Der Job macht längst keinen Spaß mehr? Die Partnerschaft ödet einen nur noch an. Und der Sex ist so aufregend wie Marschmusik? Alles langweilig, dröge und nervig. Muss das denn bitte so bleiben? Alles mal ganz anders machen? Ach nö, ist ja doch ganz gemütlich so. Warum denn etwas ändern?
Entscheidungen zu treffen, ist eine Herausforderung. Gerade wenn es um große Entscheidungen geht, die ganz schnell das Leben in Aufruhr bringen können. Da knicken wir doch lieber schnell ein, nachdem wir im Geiste schon zig Pro- und Contra-Listen angefertigt haben. Wenn wir rational schon alles durchgespielt haben, gibt es noch die Möglichkeit der Tetralemma-Aufstellung:
Die Tetralemma-Aufstellung ist eine der bekanntesten Entwicklungen von der Psychologin und Psychotherapeutin Insa Sparrer und dem Wissenschaftstheoretiker Matthias Varga von Kibéd – die auch als Gründer der Systemischen Strukturaufstellung (SySt®) gelten. Die Tetralemma-Aufstellung kann zum Einsatz kommen bei
- Entscheidungsfindung
- Vereinigung von Gegensätzen
- Klärung von Standpunkten
- Überprüfung von Werten
- Aufhebung von Blockaden
- Sichtbarmachen von Übersehenem
Herkunft
Als Inspiration diente Sparrer und Varga von Kibéd eine Struktur aus der traditionellen indischen Logik, die in Sanskrit „catuskoti“ heißt, was so viel wie vier Ecken bedeutet. „Sie wurde im Rechtswesen verwendet zur Kategorisierung der möglichen Standpunkte, die ein Richter zu einem Streitfall zwischen zwei Parteien einnehmen kann. Er kann der einen Partei recht geben oder anderen Partei oder beiden (jeder hat recht) oder keiner vor beiden“.[1] Damit wird ein Dilemma vielparteilich von allen Seiten beleuchtet.

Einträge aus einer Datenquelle
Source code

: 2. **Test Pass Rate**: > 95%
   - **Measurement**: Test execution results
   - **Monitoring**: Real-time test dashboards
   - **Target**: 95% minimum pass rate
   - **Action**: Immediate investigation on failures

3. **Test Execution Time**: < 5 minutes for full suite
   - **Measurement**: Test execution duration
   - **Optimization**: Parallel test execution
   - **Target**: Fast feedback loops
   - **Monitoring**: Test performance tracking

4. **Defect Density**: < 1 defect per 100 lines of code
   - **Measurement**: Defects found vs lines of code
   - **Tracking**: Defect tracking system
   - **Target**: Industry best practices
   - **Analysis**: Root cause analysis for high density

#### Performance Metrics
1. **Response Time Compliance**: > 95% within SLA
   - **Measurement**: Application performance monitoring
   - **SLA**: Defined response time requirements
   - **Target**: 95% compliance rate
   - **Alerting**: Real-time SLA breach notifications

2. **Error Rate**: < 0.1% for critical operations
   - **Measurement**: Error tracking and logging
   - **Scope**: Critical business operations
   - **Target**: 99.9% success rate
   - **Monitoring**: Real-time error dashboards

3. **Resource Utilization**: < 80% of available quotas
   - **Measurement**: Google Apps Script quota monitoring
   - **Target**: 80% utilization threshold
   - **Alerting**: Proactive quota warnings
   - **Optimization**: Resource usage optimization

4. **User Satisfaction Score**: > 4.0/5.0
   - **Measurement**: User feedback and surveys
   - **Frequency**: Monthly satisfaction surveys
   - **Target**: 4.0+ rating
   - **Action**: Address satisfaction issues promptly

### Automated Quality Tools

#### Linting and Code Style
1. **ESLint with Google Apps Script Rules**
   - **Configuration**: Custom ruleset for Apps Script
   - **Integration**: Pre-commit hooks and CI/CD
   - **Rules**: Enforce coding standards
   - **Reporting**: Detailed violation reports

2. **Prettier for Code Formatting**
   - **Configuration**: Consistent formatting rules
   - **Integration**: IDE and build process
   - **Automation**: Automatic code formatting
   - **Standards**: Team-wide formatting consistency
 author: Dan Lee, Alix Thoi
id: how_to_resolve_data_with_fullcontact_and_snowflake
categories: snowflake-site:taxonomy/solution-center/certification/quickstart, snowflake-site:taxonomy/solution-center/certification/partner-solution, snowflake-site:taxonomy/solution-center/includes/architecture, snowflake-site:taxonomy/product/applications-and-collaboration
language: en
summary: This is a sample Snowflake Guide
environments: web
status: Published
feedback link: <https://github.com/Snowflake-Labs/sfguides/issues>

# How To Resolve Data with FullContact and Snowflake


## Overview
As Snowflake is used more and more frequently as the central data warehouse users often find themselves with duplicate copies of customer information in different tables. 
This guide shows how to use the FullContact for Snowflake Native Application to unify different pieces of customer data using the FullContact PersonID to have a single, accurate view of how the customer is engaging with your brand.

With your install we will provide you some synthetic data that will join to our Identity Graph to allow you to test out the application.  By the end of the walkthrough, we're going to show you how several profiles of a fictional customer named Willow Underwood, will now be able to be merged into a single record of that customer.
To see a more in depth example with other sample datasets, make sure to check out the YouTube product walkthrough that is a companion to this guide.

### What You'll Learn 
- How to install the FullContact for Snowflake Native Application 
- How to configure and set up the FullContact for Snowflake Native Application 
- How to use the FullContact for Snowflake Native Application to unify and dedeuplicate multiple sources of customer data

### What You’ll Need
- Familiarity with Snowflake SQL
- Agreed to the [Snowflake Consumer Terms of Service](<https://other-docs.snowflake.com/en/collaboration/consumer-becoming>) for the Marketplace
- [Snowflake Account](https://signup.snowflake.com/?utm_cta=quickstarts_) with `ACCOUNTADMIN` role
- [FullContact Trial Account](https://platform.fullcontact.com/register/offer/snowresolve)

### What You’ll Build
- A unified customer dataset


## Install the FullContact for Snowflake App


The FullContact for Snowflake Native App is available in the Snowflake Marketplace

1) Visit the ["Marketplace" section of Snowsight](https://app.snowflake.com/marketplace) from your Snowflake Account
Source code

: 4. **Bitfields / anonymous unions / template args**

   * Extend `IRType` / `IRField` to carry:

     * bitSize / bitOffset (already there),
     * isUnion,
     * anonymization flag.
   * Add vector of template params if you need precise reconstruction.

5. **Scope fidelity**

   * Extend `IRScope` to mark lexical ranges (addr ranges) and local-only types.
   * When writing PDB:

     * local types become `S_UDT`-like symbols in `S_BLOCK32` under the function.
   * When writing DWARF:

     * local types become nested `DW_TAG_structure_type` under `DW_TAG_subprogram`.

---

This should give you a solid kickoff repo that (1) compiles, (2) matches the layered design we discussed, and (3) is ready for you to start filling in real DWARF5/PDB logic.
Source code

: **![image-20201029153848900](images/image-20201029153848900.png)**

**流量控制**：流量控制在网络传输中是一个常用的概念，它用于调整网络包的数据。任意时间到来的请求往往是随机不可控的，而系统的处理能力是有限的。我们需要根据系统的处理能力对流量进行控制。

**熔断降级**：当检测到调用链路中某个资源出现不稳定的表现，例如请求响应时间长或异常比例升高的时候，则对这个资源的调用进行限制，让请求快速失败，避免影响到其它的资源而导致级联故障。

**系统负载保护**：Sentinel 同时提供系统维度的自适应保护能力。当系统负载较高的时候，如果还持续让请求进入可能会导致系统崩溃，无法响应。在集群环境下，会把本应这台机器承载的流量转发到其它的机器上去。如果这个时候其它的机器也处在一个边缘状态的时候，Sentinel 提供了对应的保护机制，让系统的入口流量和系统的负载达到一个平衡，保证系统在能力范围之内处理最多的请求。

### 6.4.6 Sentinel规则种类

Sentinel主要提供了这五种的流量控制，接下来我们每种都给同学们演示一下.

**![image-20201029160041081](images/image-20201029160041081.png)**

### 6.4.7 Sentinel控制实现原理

■ Zu bearbeitende Aufgaben
a: Was bedeutet laut dem Text über die Tetralemma-Aufstellung das Sanskrit-Wort „catuskoti“?
b: Zitiere aus dem Text über die Tetralemma-Aufstellung den Abschnitt zwischen "Der Job macht" und "denn etwas ändern?", beide Stellen eingeschlossen.
c: Schreibe den Text über die Tetralemma-Aufstellung im Anschluss an seinen letzten Satz weiter.
Für die Bearbeitung braucht man die Datensätze nicht.

■ Lösungen
a: So viel wie vier Ecken.

b:
Der Job macht längst keinen Spaß mehr? Die Partnerschaft ödet einen nur noch an. Und der Sex ist so aufregend wie Marschmusik? Alles langweilig, dröge und nervig. Muss das denn bitte so bleiben? Alles mal ganz anders machen? Ach nö, ist ja doch ganz gemütlich so. Warum denn etwas ändern?

c:
Diesen vier Positionen aus dem Sanskrit widersprach der Gelehrte Nagarjuna, der Begründer des Madhyamika-Buddhismus im zweiten Jahrhundert nach Christus. Er erweiterte das Schema um eine vierfache Negation, die alle Standpunkte wieder aufhob, und verhinderte damit jede Erstarrung im schematischen Denken: Weder die eine Partei hat recht, noch die andere Partei, noch beide Parteien, noch keine von beiden. Der bezogene Standpunkt wird wieder aufgehoben, also: All dies nicht und selbst das nicht.
Die Fünf Positionen [2]
DAS EINE
Die Position, die uns im Augenblick näher liegt. Das kann etwas Vertrautes oder Sicheres sein. Es ist der ursprüngliche Ausgangspunkt.
DAS ANDERE
Der zweite Teil unseres Dilemmas, ist das Gegenüber in einer vermuteten Endweder-Oder-Situation. Häufig hat die Beschäftigung mit dem Thema hier für uns ein Ende, weil klar ist, dass wir uns zwischen diesen beiden Themen entscheiden müssen. Hier beginnt das Kennenlernen von einem eventuell möglichen: BEIDES.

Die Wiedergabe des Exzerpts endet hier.